Plant DNA extraction

Arabidopsis DNA extractions from individual plants in microcentrifuge tubes

(Alonso-Stepanova Lab protocol)

-Place 100 µL of 1mm glass beads into microcentrifuge tubes using a home-made scoop (cut off the bottom of a microfuge tube with scissors or a razor blade and glue the bottom piece to the melted tip of a glass Paster pipet)

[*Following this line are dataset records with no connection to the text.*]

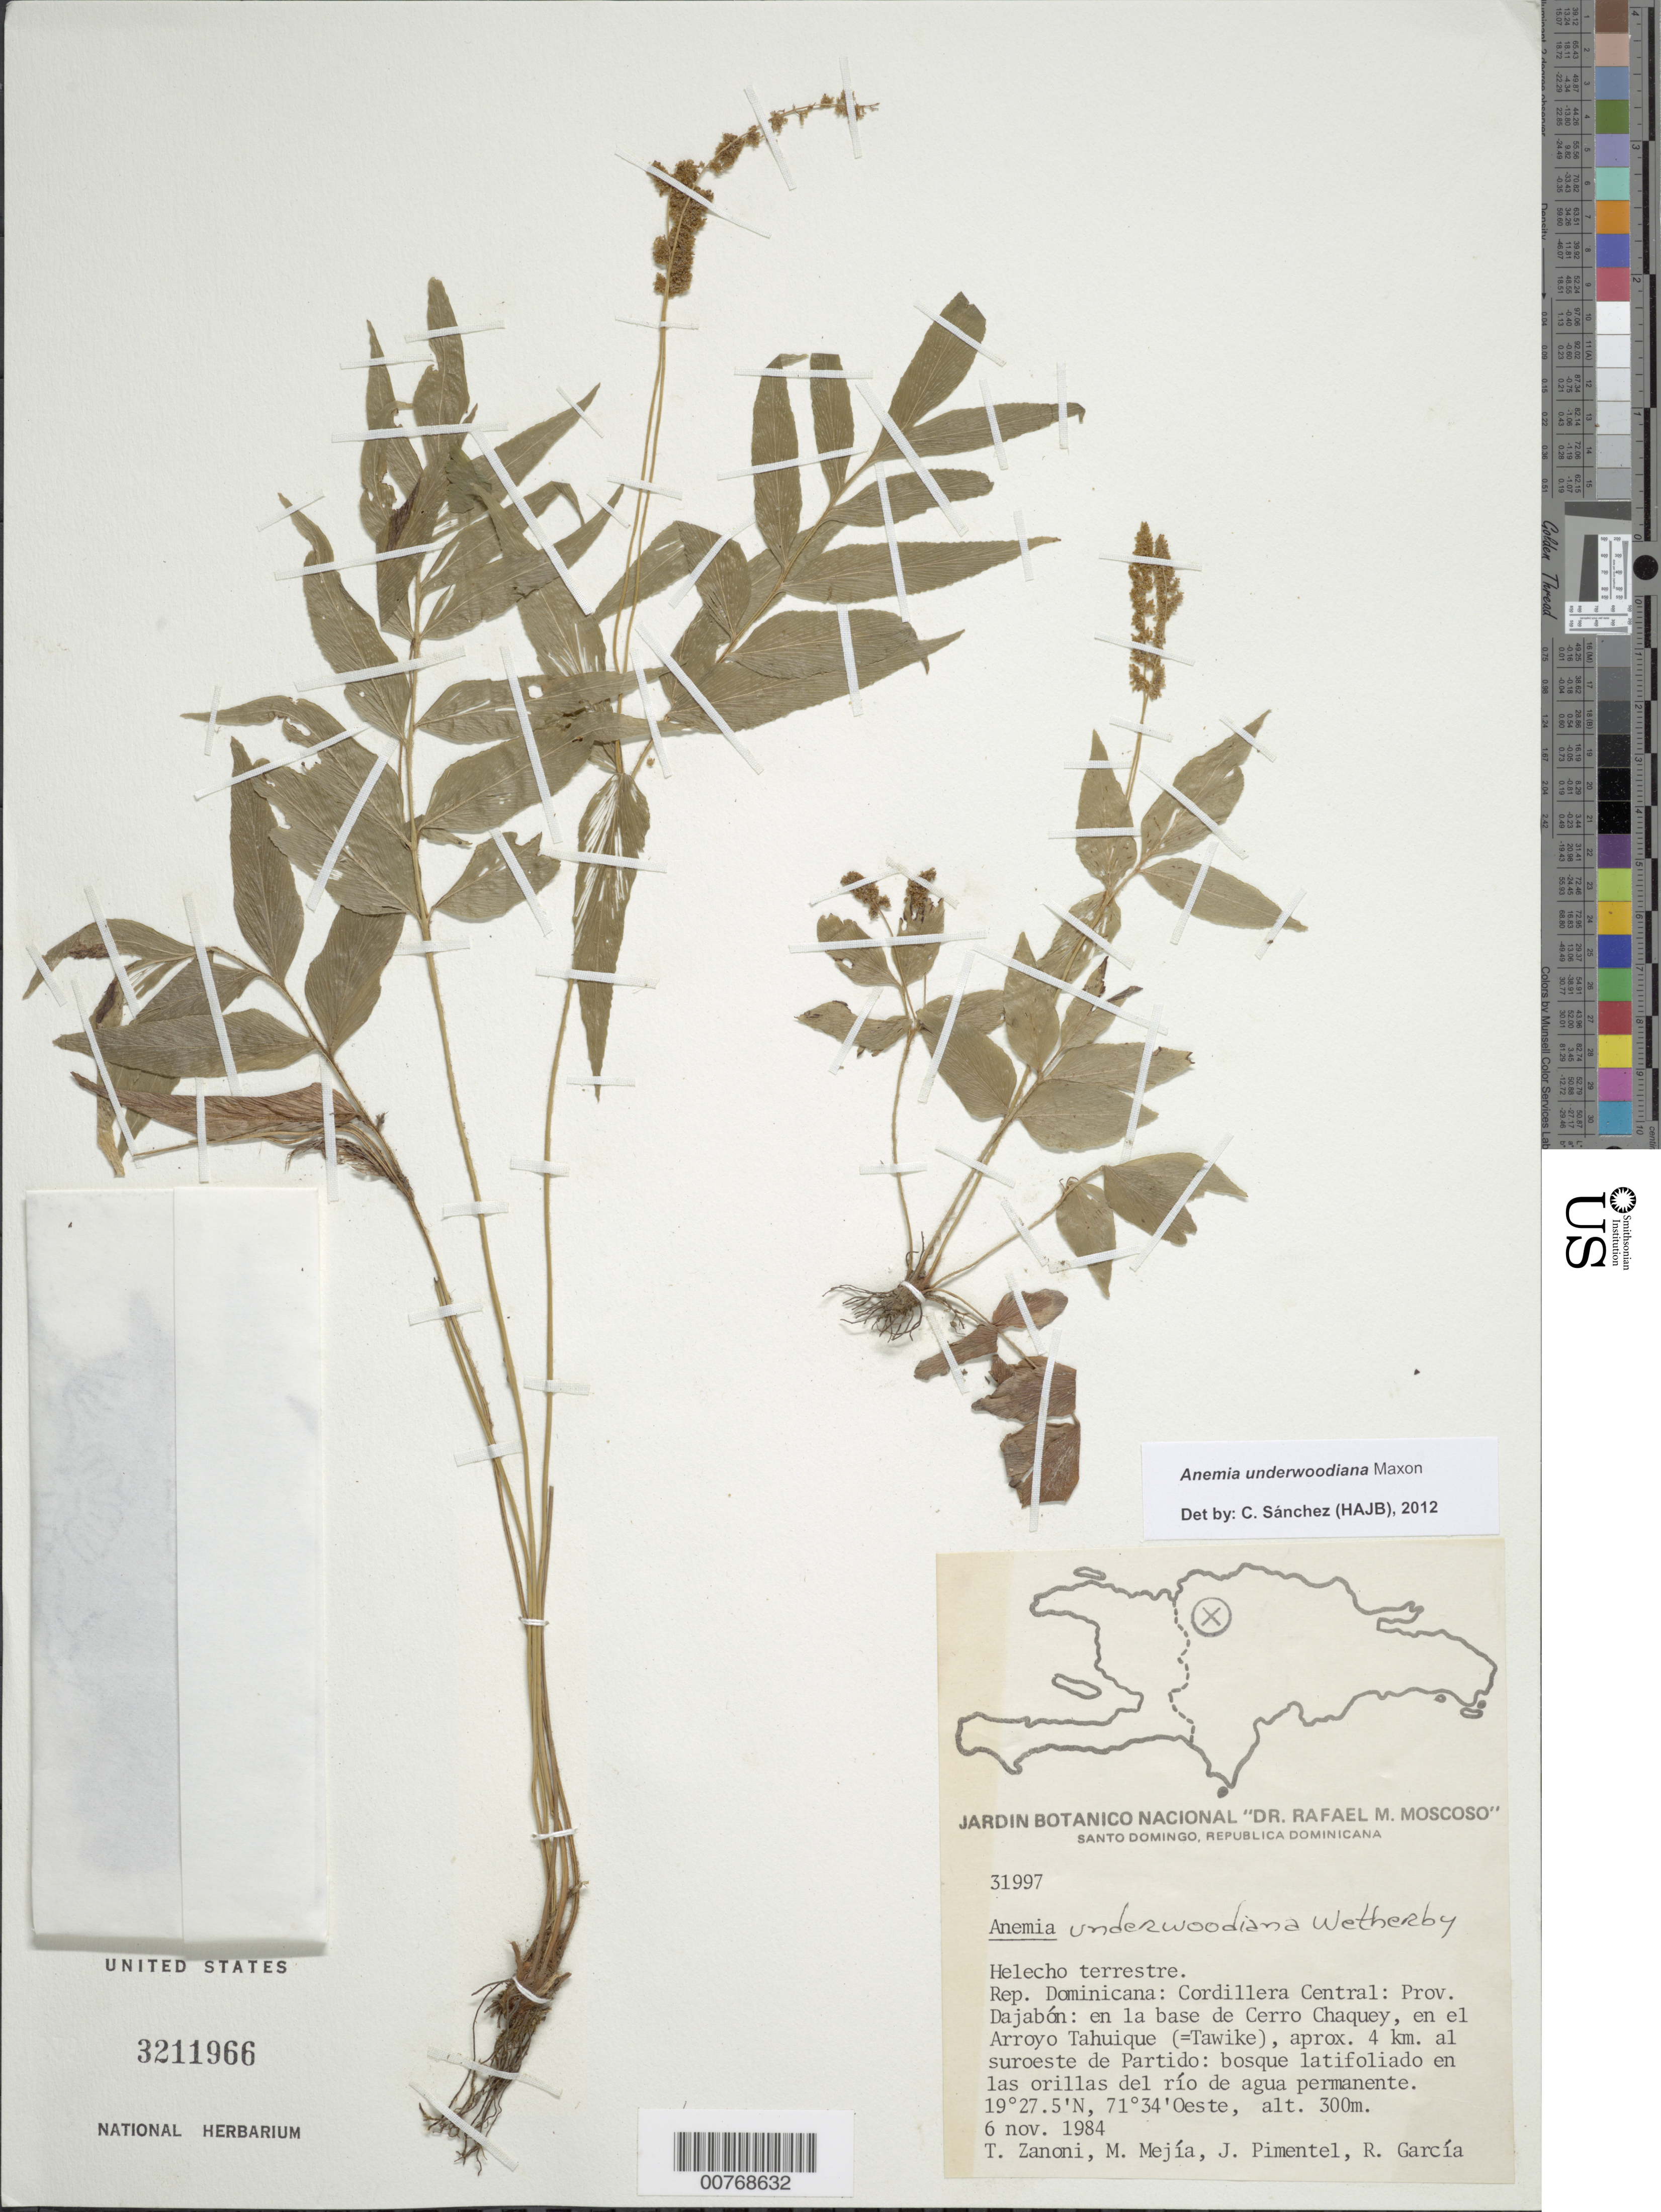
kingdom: Plantae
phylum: Tracheophyta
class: Polypodiopsida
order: Schizaeales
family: Anemiaceae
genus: Anemia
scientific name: Anemia underwoodiana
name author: Maxon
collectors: T. A. Zanoni, M. Mejia, J. Pimentel & R. G. García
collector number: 31997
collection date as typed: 06 Nov 1984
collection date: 1984-11-06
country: Dominican Republic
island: Hispaniola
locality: Cordillera Central, Provincia Dajabón, en la base del Cerro Chaquey, en el Arroyo Tahuique, aprox. 4 km al SW de Partido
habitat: Bosque latifoliado en las orillas del río de agua permanente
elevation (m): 300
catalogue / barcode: US 3211966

-Harvest (room temp. ok) individual lines (20-50 3-day-old seedlings or one average-size leaf per line) into microfuge tubes pre-filled with glass beads, wiping off the forceps between individuals

-Store tissues at -20˚C or -80˚C until needed or directly proceed to the next step

-Freeze samples in liquid nitrogen by resting them on the surface of a foil cup

-Grind frozen samples for 5-6 sec in a Vivadent shaker

-Add 250 µL of CTAB buffer

-Grind for 5-6 sec in a Vivadent shaker, place samples in a rack (it’s OK to keep them at room temperature while shaking the rest of the samples).

-Incubate the entire rack of samples for 30 min at 65˚C

-Cool samples to room temp by incubating on ice for < 1 min or at RT for ~10 min

-Add 250 µL of chloroform

-Mix the samples by shaking the tubes (watch for leaks; if leaking, mix by pipeting)

-Spin at max speed (14K rpm) for ~ 10 min

  1.   Transfer 200 µL of upper phase into a tube prefilled with 250 µL of isopropanol

  2.   Mix samples by inversion 3-4x

  3.   Spin at max speed (14K rpm) for ~ 10 min

-Aspirate supernatant being careful not to touch and suck out the DNA pellet (it is better to decant most of the supernatant by inverting the open tube, then spin briefly to collect the rest on the bottom, then aspirate the rest)

-Wash pellet with 70% EtOH

-Spin at max speed (14K rpm) for ~ 10 min

-Decant extra wash and spin to collect the remaining wash solution on the bottom (a few sec is ok, but a longer time will ensure that the pellet sticks better to the bottom of the tube)

-Aspirate the remaining wash

-Air dry the pellet (~10 min)

-Resuspend DNA in 100-500 µL of deionized H2O, dependent on the amount of the starting material and the size of the final pellet (vortex, let sit at RT for >10 min, shake in the Vivadent shaker, spin to collect any insoluble material on the bottom of the tube). Use 1ul DNA per 10ul PCR rxn.

Notes and recipes:

CTAB buffer:

1.4M NaCl

20mM EDTA, pH8

100mM Tris-HCl, pH8

3% CTAB (cetyltrimethylammonium bromide, Calbiochem, #219374, 100g)

(optional) 1% beta-mercaptoethanol (add fresh before use)

Glass beads can be bought at ~$26.00/pound from www.biospec.com.  1mm beads (#11079110) are our preferred choice, but 0.5mm beads can also be used (no need to have the beads acid-washed).  For harder-to-grind tissues (such as seedlings embedded in agar), heavier 2.5mm zirconia/silica beads can be used at 3 beads/tube (#11079124zx), but test your favorite brand of microfuge tubes first to make sure that they don’t crack upon shaking.  Our lab uses microfuge tubesfrom Genesee Scientific (#24-282) that, unlike other brands, almost never leak with chloroform and withstand harsh shaking with glass beads in the Vivadent shaker.  If using heavier zirconia/silica beads, we prefer thicker screw-cap tubes from Sarstedt (#72.692), as those never break or leak.